A mi madre, anciana, pero, no deteriorada, espiritualmente, yo, traté de infundirle siempre, la fe, en un Dios, todopoderoso, de unos cosmonautas (Que somos, absolutamente, todos los hombres, y absolutamente, todas las mujeres), que, tenían su única, y verdadera casa, permanente, en el cielo-eternidad, pero, que, después, por medio, de los ovnis platónicos, podían visitar, potencialmente, a cualquier exterior de cualquier planeta del cosmos, incluido, el planeta Tierra.
Y por tanto, a mi madre, nunca, me cansaba, de explicarle, que, no todas las personas, que vivimos, en el mundo, o planeta Tierra, nos convertimos, finalmente, en unos cadáveres, sino, que, muchas de las personas, que viven, en el mundo, y por medio, del poder de Dios, un día, se duermen, en ese mundo, muy profundamente, y se despiertan ya, no en ese mundo, sino, dentro de un ovni platónico, después, de volverse invisibles, sus cuerpos físicos, en dicho mundo.
Trataba siempre, de explicarle, pues, por tanto, que, muchas personas, ya conocidas, como desconocidas, como, por ejemplo, Enoc, el profeta Elías, la v. María, millones de personas, anónimas, de todas las naciones, y una hermana suya, y por tanto, tía mía, hace tiempo, en lugar de morirse, en el planeta Tierra, desaparecieron, del planeta Tierra, pues, fueron arrebatadas, por Dios, a los ovnis, o carros de fuego, completamente vivas, sin dejar, ningunos rastros suyos, en el mundo.

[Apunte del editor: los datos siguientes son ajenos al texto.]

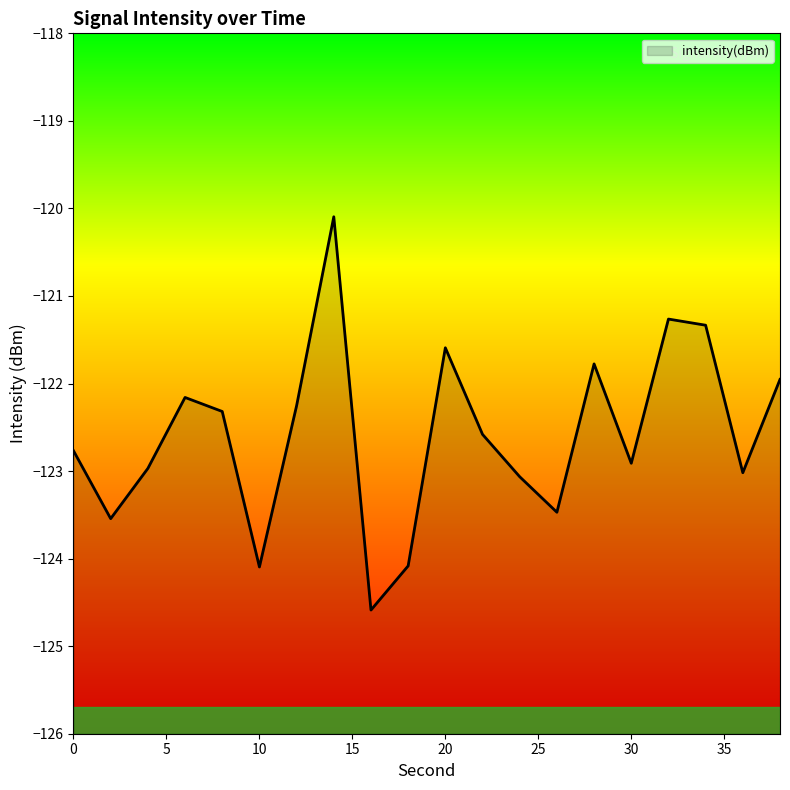

What is the greatest value displayed?

-120.1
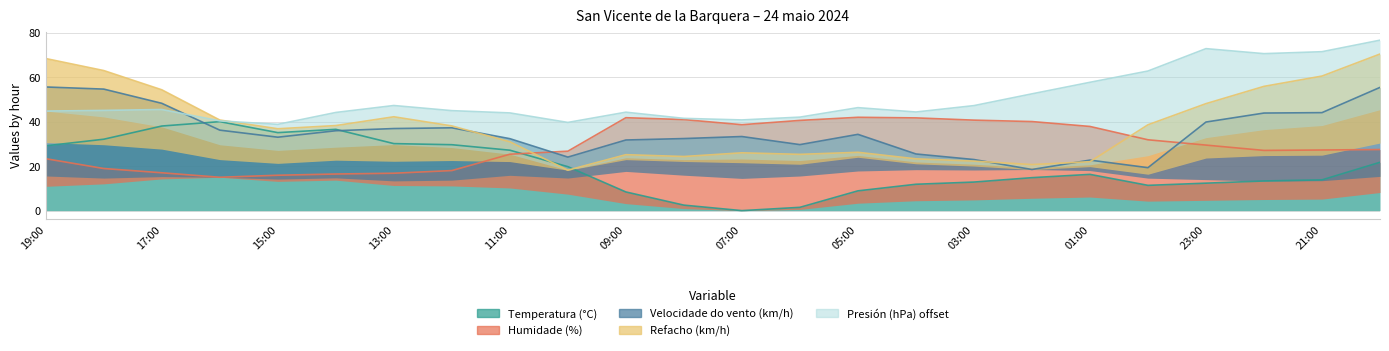

Between 13:00 and 20:00, which is larger?

13:00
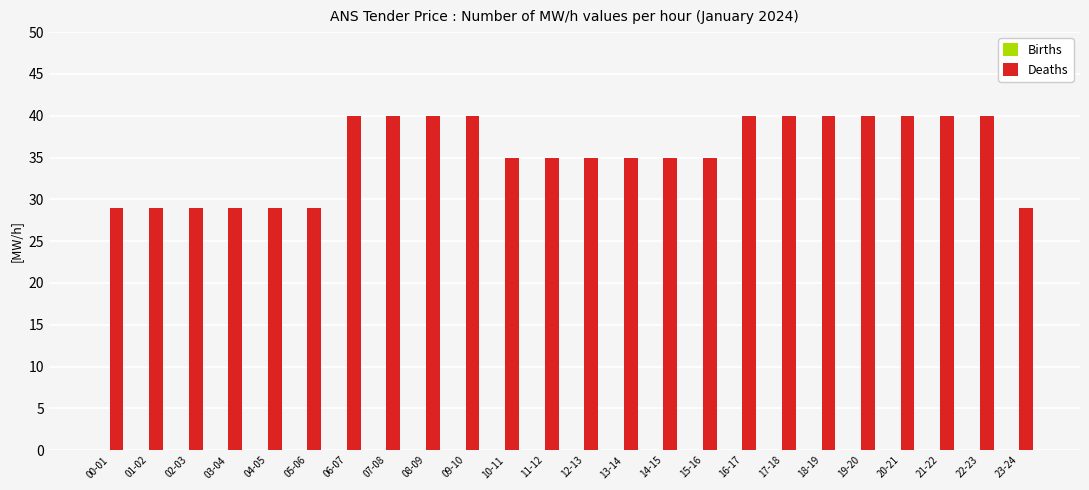

True or false: the data shows 12 at 05-06.

False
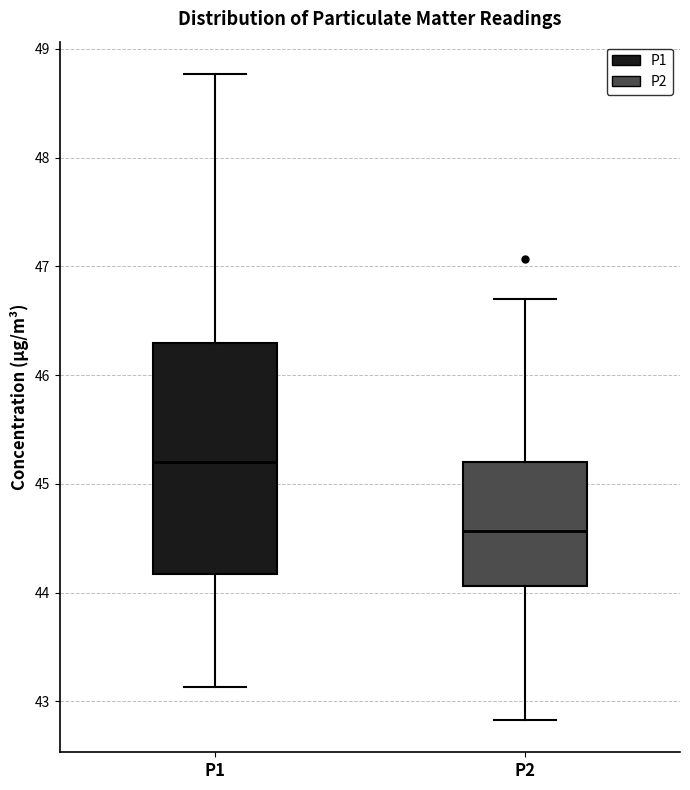

Comparing the boxes themselves (not the whiskers), which one is the tallest?

P1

Y por tanto, le decía, a mi madre, de continuo:
“Si crees, en este verdadero, Dios, un día, te dormirás, en el mundo, y te despertarás, no ya, en este mundo, sino, que, te despertarás, completamente rejuvenecida, a los dieciocho años, por el poder de Dios, dentro del ovni, y por tanto, podrás viajar, libremente, después, por todos los planetas del cosmos, pero, descansando, siempre, en el Reino de los cielos, el cielo, y la eternidad”
“Te basta, pues, con el creer, en este verdadero Dios, para obtener ese premio final, de tu salvación, pues, ahora, es el tiempo del fin, anunciado, en la Biblia, y por tanto, ahora, después, de diez mil años, de sufrimientos, todas las personas, están dando, por concluidas, sus redenciones, del mal, o santificaciones, y por tanto, tu persona, después de lo que habrá sufrido, a lo largo, de los últimos, diez mil años, también, estará a punto, de redimirse, santificarse, o liberarse, del mal, para siempre”
Y mi madre, creyó, todo esto.
Y por tanto, mi madre, un día, hace, unos meses, se durmió, en el mundo, desapareciendo, o volviéndose, su cuerpo físico, invisible, en dicho mundo.